# Need help with FORM-1022



## prmadhav (Oct 17, 2011)

Hi 

I am filling out FORM -1022. I need help with the below questions in form 1022 : 


*Question 12 : Client number of file number issued by the department *

Is this same as the TRN number ??? 

Question 16: 
*Application Details : 

Date of Application: 
Lodged at : 
VIsa class: 189 *

is this the submitted date of my application?? and what to be filled in "lodged at" ?


Please help.
Thanks


----------



## akanawu (Sep 1, 2012)

prmadhav said:


> Hi
> 
> I am filling out FORM -1022. I need help with the below questions in form 1022 :
> 
> ...


Best of luck!


----------



## ramoz (Nov 27, 2011)

This number is udually present in the address of the email ssent by your CO


----------



## mamunmaziz (Sep 11, 2012)

akanawu said:


> Best of luck!


I thought ...lodge at ....then 'online' may be write...but now i realise after getting that answer ....it must be 'electronically'

Thanks a lot .


----------



## kashifbari (Apr 22, 2010)

Hi,

I have a same situation when i lodged my app i had included my wife as dependent and two months before my child was born now my CO sent me form 1022 and i need help with it. Section or Point no 13 is confusing for me which ask me to provide dependent members details who are or were included in the application so where do i need to provide my child details???


----------

WRITTEN TASK 1
Summarize the Form 1022 thread in two sentences.
WRITTEN TASK 2
Render the sentence "I am filling out FORM -1022." from the Form 1022 thread in Spanish.

SOURCE MATERIAL
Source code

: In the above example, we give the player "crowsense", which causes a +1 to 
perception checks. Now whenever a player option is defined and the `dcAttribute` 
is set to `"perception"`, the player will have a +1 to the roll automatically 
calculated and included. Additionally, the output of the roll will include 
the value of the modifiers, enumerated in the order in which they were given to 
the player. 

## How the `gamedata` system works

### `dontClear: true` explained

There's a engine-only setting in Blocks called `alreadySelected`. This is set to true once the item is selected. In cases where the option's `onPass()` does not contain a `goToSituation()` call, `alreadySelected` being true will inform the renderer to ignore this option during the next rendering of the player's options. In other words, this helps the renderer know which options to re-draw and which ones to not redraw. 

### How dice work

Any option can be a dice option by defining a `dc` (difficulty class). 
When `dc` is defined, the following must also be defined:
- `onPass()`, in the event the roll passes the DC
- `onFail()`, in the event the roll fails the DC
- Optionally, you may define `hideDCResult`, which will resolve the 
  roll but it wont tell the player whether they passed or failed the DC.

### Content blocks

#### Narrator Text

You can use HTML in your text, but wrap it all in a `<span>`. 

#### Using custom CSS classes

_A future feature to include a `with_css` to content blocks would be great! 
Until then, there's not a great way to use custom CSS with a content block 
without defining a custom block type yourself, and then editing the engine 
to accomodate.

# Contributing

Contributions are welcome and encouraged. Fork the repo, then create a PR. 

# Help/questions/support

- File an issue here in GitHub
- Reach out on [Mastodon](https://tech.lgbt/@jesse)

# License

WRITTEN SOLUTION 1
One member asks whether the client or file number requested in question 12 of Form 1022 is the same as the TRN number, and what should be entered for the application date and the "lodged at" field in question 16. In reply, one member says the number usually appears in the address of the email sent by the CO, another concludes that "lodged at" must be "electronically," and a third asks where to give a child's details under point 13, which covers dependent members.

WRITTEN SOLUTION 2
Estoy completando el FORM -1022.